In describing the church, the Apostles’ Creed confesses the oneness of God’s people. Although there exist many individual congregations of believers around the world, Christians enjoy a unity that transcends the boundaries of our individual assemblies. United to our one Lord by one faith and one baptism, those who believe the gospel of Jesus Christ make up one body (Eph. 4:4–6).

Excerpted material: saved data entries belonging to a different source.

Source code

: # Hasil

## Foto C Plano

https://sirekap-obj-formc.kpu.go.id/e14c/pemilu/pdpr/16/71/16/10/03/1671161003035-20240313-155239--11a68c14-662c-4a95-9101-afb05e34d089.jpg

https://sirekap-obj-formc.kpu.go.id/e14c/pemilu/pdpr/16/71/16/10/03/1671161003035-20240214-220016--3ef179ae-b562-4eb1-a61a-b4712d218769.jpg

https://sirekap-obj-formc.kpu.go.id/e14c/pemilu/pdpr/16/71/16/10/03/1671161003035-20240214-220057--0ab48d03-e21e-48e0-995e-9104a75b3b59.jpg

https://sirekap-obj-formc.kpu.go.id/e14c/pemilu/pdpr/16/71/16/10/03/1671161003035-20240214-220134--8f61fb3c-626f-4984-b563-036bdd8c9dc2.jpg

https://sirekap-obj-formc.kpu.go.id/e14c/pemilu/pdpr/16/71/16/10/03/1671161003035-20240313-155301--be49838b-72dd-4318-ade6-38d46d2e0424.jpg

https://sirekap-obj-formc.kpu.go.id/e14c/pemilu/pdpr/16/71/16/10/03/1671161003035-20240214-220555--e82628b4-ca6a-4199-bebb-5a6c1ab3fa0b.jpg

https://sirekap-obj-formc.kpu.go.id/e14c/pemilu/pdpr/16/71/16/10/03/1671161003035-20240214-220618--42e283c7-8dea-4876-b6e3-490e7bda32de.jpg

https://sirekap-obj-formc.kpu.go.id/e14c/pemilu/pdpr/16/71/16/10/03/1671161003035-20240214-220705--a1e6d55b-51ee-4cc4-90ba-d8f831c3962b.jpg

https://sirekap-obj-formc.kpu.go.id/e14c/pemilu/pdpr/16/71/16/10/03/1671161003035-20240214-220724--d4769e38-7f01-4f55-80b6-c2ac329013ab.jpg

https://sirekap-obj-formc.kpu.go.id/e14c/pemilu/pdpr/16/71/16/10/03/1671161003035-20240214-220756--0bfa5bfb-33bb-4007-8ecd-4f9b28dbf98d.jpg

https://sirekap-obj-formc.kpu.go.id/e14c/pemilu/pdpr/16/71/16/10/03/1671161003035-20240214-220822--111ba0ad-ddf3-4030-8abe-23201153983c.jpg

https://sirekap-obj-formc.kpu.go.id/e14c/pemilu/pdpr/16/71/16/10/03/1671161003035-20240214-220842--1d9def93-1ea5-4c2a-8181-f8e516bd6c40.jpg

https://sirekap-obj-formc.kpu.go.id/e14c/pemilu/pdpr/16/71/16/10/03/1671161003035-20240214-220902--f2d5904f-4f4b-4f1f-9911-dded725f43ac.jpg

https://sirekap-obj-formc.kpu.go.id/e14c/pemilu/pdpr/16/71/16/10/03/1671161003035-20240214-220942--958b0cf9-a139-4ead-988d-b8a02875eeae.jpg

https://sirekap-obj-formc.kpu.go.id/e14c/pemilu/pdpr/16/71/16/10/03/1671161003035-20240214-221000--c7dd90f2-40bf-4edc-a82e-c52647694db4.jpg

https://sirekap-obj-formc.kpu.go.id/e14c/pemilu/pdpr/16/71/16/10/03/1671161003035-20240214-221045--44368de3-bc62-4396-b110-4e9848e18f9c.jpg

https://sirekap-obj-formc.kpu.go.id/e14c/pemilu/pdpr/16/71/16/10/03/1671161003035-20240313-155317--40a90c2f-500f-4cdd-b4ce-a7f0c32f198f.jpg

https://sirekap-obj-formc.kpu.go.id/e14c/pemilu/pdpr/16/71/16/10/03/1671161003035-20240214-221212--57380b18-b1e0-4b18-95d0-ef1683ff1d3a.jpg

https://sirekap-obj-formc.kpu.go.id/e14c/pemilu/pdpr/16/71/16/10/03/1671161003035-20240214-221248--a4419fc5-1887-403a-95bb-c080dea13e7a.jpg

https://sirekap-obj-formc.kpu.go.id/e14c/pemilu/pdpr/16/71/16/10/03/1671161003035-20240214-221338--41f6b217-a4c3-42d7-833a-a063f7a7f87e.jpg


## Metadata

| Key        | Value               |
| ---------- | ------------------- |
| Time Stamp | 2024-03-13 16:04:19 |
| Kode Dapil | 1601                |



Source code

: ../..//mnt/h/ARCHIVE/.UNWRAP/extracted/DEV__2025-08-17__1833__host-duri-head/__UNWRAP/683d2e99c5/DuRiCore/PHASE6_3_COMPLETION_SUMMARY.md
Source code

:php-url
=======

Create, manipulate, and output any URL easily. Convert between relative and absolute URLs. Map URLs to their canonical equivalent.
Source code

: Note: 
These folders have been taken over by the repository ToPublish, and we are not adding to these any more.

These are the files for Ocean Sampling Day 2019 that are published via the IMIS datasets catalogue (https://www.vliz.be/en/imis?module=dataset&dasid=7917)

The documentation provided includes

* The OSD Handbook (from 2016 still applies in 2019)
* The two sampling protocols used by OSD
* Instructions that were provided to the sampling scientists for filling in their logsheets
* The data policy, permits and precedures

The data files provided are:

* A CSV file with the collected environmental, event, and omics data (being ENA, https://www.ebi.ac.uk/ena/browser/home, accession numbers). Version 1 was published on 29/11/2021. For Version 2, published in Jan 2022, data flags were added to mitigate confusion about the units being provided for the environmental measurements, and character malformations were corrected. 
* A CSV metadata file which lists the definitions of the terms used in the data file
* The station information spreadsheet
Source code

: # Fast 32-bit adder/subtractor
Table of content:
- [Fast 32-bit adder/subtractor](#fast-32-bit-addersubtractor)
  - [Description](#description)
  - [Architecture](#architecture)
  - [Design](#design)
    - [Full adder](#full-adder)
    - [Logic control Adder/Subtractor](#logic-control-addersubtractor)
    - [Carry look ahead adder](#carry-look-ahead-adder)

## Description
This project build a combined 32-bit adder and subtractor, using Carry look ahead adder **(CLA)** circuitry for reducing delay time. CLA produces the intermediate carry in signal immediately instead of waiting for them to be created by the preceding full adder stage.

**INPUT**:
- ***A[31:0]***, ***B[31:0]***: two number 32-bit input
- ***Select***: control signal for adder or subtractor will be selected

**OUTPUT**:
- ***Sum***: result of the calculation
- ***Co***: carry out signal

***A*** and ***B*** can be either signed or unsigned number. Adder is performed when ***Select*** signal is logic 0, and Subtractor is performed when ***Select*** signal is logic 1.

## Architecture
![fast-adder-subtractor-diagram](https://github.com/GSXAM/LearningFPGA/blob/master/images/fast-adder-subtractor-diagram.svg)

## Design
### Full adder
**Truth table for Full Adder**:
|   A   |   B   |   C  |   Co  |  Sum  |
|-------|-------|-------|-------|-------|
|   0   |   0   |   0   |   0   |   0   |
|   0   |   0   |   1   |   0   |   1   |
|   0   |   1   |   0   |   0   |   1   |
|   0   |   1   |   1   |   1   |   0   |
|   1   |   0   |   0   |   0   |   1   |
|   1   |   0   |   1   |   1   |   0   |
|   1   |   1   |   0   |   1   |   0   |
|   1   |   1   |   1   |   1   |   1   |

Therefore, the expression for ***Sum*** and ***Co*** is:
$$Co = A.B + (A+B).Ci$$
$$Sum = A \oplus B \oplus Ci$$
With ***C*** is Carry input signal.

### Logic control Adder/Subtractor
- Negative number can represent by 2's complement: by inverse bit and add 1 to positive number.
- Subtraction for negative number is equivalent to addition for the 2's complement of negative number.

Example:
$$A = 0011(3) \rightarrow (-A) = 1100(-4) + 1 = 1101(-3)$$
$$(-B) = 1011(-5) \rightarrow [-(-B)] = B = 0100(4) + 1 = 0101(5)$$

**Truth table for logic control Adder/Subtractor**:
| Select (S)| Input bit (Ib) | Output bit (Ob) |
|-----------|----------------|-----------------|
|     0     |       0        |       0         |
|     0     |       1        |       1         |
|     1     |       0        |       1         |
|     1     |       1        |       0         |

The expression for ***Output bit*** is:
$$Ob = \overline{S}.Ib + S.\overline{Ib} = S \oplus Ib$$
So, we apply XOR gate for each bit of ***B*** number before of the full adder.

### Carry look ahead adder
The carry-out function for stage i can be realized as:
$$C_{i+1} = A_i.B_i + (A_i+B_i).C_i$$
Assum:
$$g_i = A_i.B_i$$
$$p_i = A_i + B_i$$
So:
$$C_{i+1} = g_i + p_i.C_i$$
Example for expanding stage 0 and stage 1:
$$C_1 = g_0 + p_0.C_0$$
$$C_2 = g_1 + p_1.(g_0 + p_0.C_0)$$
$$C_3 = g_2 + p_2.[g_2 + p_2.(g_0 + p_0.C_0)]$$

Today, this unity is chiefly an invisible reality. The separation of believers into many congregations and denominations means that full unity exists only before God’s eyes. Believers must work to make this invisible unity visible as they are able. Paul implies as much when he calls us to maintain the “unity of the Spirit in the bond of peace” (Eph. 4:1–3), and explains that God has given us various teachers and church officers to build up the body of Christ “until” we attain the unity of faith (vv. 11–14). If the church were presently unified and mature in both its visible and invisible aspects, these admonitions and teachers would be unnecessary. Unity has an already/not-yet aspect to it. Already Christians are one in Christ invisibly, but not yet are we fully one in Christ visibly.

Church unity transcends geography, denominations, and time. There has ever been only one unified people of God—one church—and there will be only one people of God in eternity. God does not have one plan for His old covenant people and a different plan for His new covenant people. Instead, He has been building one people since the beginning. The church fulfills all that old covenant Israel was supposed to be, and old covenant Israel is one in substance with the new covenant church even though there are some outward differences between the two communities.

Perhaps the clearest way to demonstrate this is to consider how the Apostles freely apply Old Testament descriptions of the old covenant people to the new covenant church. For example, today’s passage refers to the Israelites who were gathered to receive the law at Mount Sinai as a “kingdom of priests” and a “holy nation” (Exodus 19:1–6). But when Peter addresses a church audience consisting of Gentiles and Jews, he calls them a “royal priesthood, a holy nation” (1 Peter 2:9–10). A distinction between Jews and Gentiles exists—the Jews were first to receive the promises of God—but this distinction does not penetrate to the essence of God’s people. In Christ, both Jews and Gentiles access the same privileges and responsibilities.

CORAM DEO Living before the face of God

Because God has only one people, the promises He makes under each covenant to the corporate body apply to all of His people. We are not disconnected from Abraham, Esther, Ezra, the intertestamental Jews, or any others who make up the community of God’s people. Their stories are our family stories, and we must know them if we are to serve God rightly.